• _Problem statement_: Rewrite the text in the entries below as a JSON list of strings, with one string for each line and blank lines skipped. Don't include the pictures in your answer.

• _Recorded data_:
^^^^^^^^^^^^^^^^

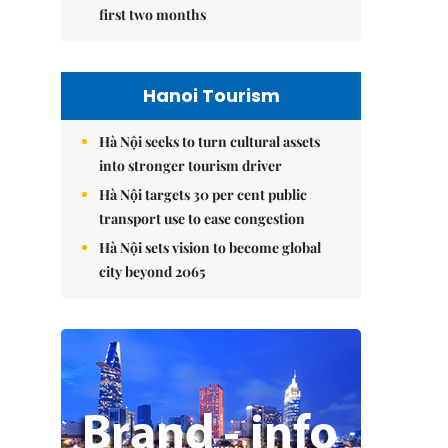
first two months
Hanoi Tourism
Hà Nội seeks to turn cultural assets
into stronger tourism driver
Hà Nội targets 30 per cent public
transport use to ease congestion
Hà Nội sets vision to become global
city beyond 2065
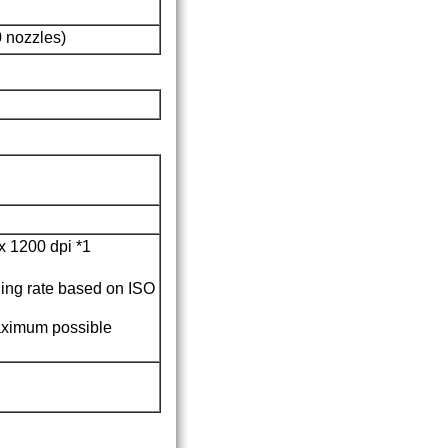
 nozzles)
x 1200 dpi
*1
ing rate based on ISO
maximum possible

^^^^^^^^^^^^^^^^

• _Result of this task_:
[
  "first two months",
  "Hanoi Tourism",
  "Hà Nội seeks to turn cultural assets",
  "into stronger tourism driver",
  "Hà Nội targets 30 per cent public",
  "transport use to ease congestion",
  "Hà Nội sets vision to become global",
  "city beyond 2065",
  " nozzles)",
  "x 1200 dpi",
  "*1",
  "ing rate based on ISO",
  "maximum possible"
]